TO DO:
Only the number is needed: count the lines below that hold the string "down".

INFORMATION SUPPLIED:
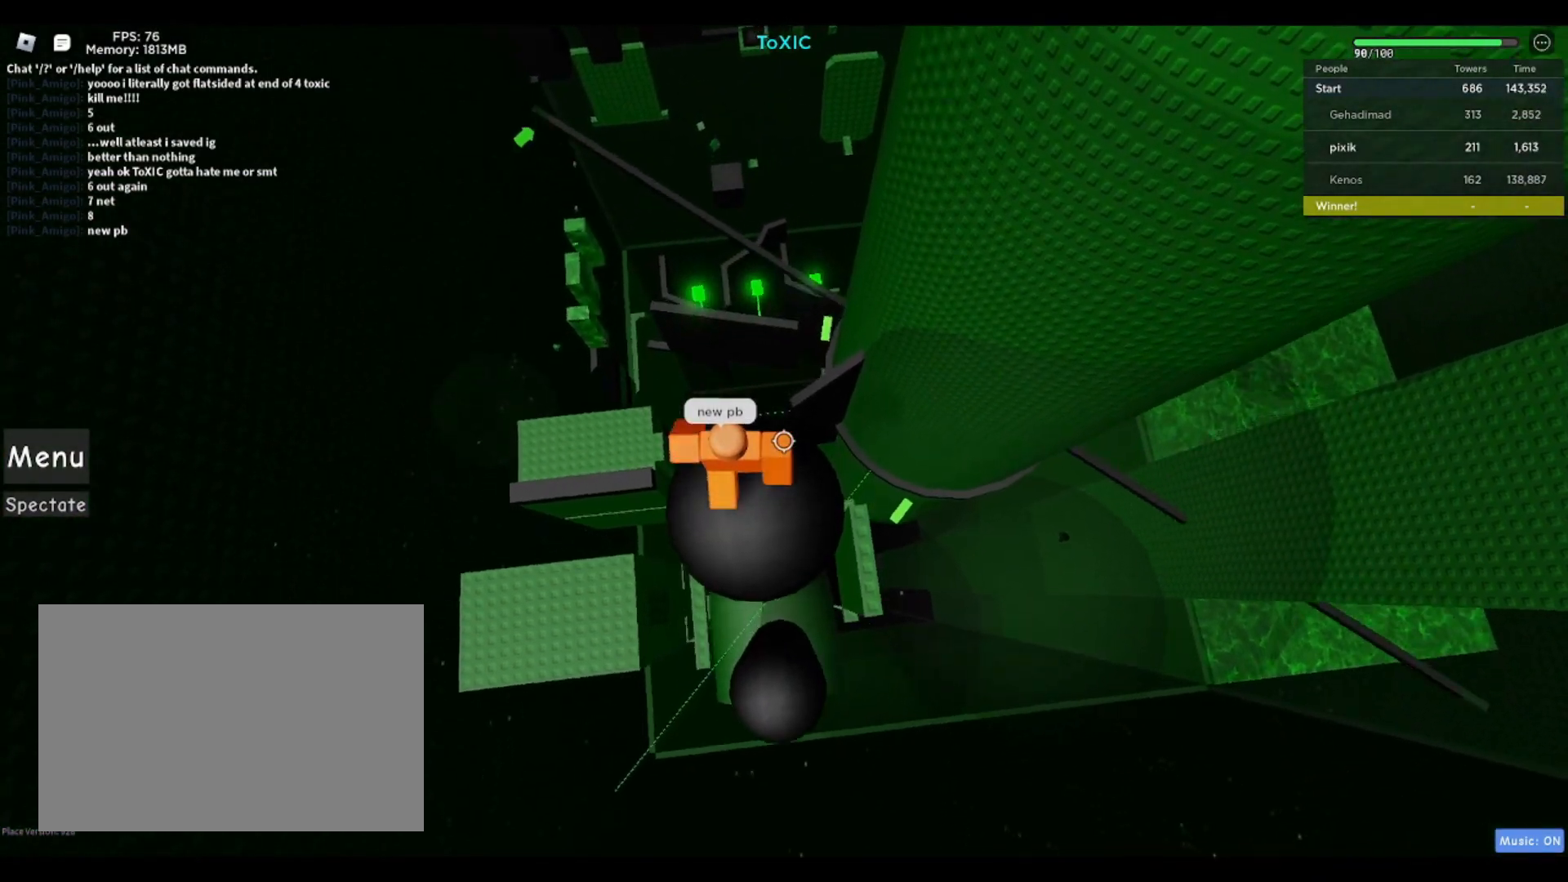
{"keys": ["w"], "events": [[117, "space", "down"], [250, "space", "up"]]}
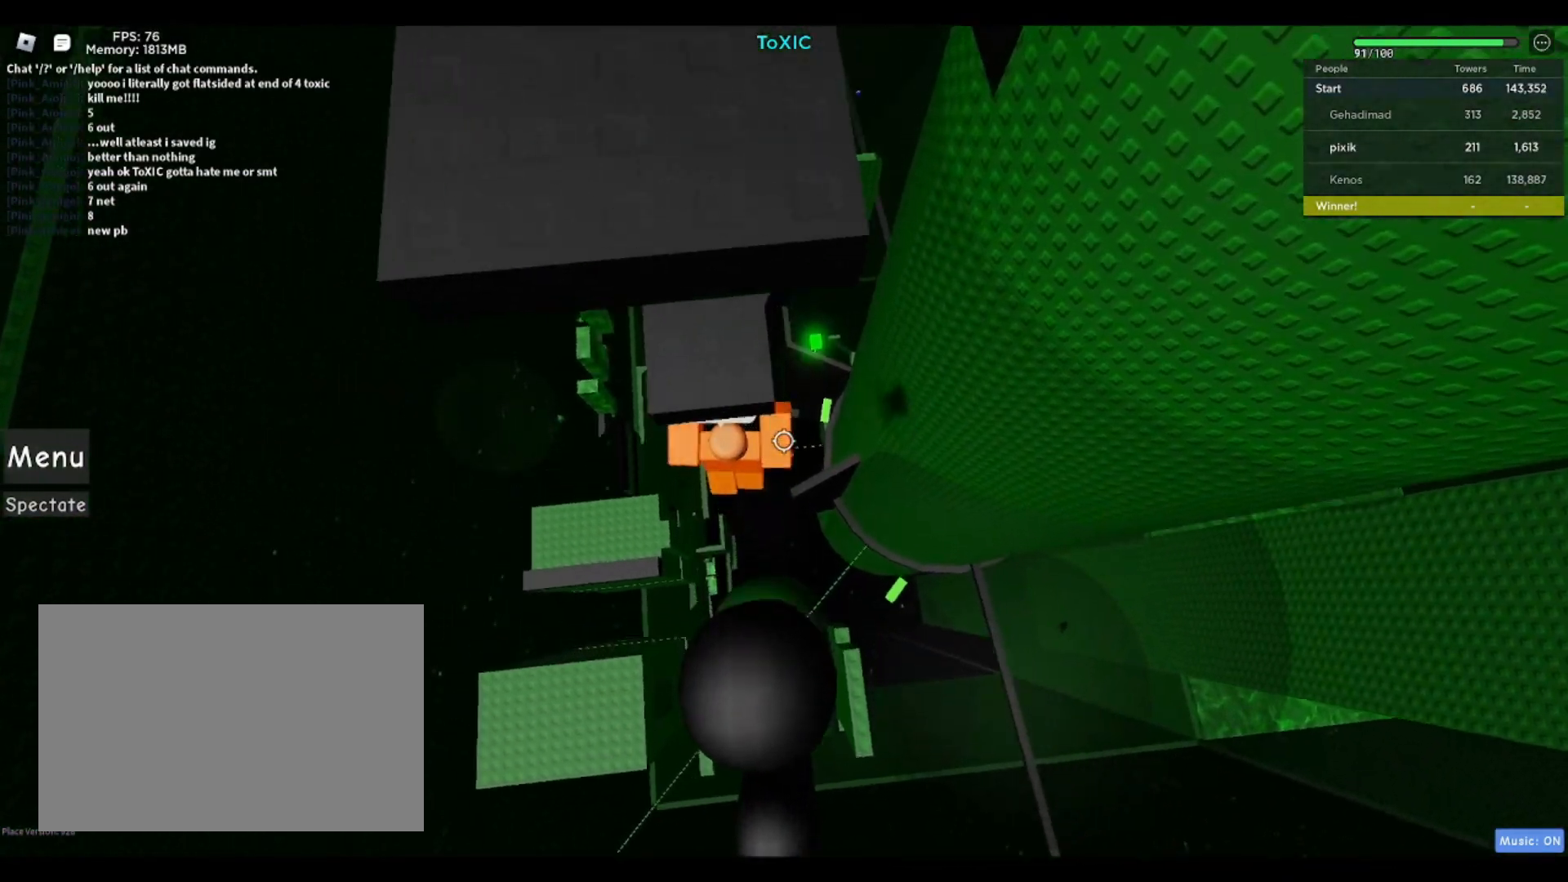
{"keys": [], "events": [[50, "w", "up"]]}
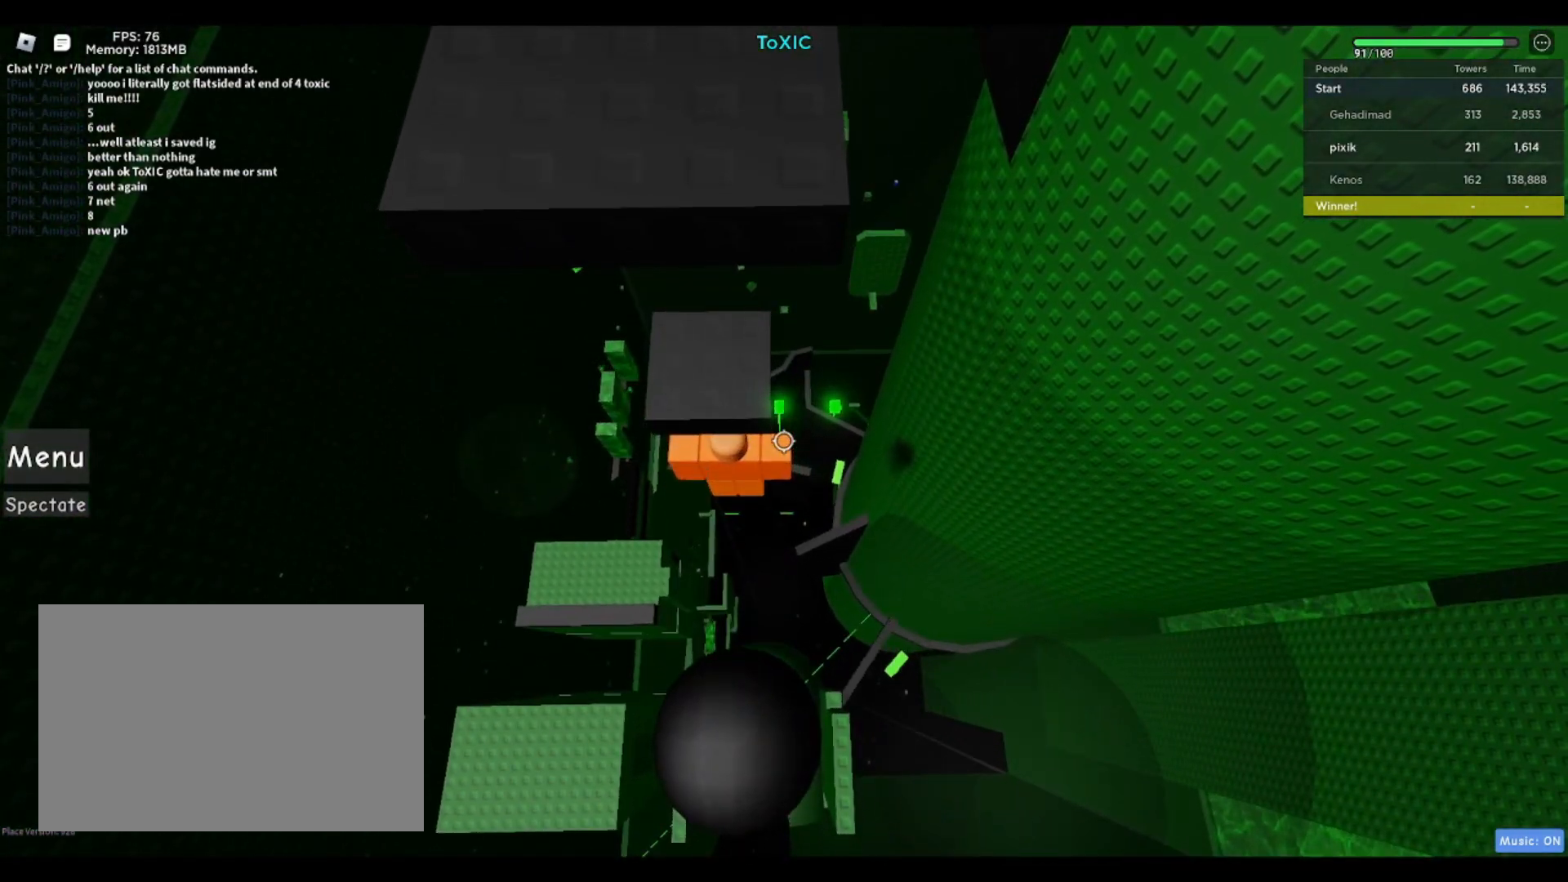
{"keys": ["w"], "events": [[100, "s", "down"], [200, "space", "down"], [250, "w", "down"], [300, "s", "up"], [383, "space", "up"]]}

ANSWER TO THIS PROBLEM:
2